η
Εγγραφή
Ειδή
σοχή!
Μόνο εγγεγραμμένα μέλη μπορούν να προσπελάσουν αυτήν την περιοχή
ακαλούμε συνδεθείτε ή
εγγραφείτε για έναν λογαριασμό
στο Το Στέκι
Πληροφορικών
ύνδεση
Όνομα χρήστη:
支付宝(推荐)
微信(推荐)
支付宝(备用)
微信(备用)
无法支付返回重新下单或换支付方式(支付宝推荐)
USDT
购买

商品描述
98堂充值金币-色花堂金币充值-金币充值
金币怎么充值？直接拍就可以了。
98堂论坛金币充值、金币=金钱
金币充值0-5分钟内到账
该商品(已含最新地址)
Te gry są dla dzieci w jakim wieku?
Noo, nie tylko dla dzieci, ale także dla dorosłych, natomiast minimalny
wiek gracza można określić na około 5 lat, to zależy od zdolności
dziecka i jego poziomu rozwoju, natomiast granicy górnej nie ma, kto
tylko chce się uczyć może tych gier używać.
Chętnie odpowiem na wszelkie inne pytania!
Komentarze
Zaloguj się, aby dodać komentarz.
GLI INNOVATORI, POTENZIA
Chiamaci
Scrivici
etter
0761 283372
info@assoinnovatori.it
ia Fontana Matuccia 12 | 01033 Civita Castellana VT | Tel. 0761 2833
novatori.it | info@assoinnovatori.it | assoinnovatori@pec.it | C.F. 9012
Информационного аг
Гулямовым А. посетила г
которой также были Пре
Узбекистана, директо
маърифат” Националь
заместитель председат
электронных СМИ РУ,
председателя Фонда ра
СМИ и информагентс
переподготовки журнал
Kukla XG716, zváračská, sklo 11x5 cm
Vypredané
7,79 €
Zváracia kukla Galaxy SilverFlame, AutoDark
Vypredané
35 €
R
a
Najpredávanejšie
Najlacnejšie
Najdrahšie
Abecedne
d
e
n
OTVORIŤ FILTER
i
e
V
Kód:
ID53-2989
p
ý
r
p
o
---*---
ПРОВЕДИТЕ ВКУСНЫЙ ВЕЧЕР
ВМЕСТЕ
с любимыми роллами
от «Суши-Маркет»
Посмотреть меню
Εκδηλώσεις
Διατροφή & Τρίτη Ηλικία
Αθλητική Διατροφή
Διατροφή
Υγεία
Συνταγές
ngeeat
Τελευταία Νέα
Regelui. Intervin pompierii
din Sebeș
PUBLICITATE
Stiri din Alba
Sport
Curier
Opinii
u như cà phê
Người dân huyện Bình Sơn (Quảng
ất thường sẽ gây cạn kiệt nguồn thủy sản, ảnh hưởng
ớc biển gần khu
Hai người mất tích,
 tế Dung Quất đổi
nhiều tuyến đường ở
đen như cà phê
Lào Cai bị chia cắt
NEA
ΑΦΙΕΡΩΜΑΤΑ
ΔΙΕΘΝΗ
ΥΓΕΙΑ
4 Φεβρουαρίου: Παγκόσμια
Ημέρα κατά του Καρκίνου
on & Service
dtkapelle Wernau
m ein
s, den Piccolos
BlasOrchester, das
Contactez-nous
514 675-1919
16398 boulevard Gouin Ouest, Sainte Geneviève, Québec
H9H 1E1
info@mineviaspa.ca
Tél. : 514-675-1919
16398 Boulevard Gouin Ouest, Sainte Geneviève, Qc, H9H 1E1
---*---
* [ABOUT THIS TASK]: Going through the listing above, tally the lines that contain the word "Sainte" and report the total alone.

* [OUTPUT BELOW]: 2